Quote the records in full and leave their pictures out.

Extracted page text data:
%%
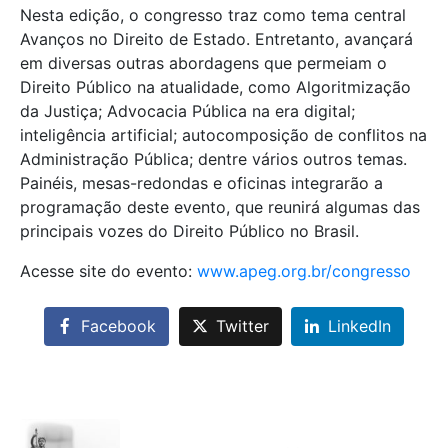
Nesta edição, o congresso traz como tema central
Avanços no Direito de Estado. Entretanto, avançará
em diversas outras abordagens que permeiam o
Direito Público na atualidade, como Algoritmização
da Justiça; Advocacia Pública na era digital;
inteligência artificial; autocomposição de conflitos na
Administração Pública; dentre vários outros temas.
Painéis, mesas-redondas e oficinas integrarão a
programação deste evento, que reunirá algumas das
principais vozes do Direito Público no Brasil.
Acesse site do evento:
www.apeg.org.br/congresso
Facebook
Twitter
LinkedIn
%%
Result of the task:
Nesta edição, o congresso traz como tema central
Avanços no Direito de Estado. Entretanto, avançará
em diversas outras abordagens que permeiam o
Direito Público na atualidade, como Algoritmização
da Justiça; Advocacia Pública na era digital;
inteligência artificial; autocomposição de conflitos na
Administração Pública; dentre vários outros temas.
Painéis, mesas-redondas e oficinas integrarão a
programação deste evento, que reunirá algumas das
principais vozes do Direito Público no Brasil.
Acesse site do evento:
www.apeg.org.br/congresso
Facebook
Twitter
LinkedIn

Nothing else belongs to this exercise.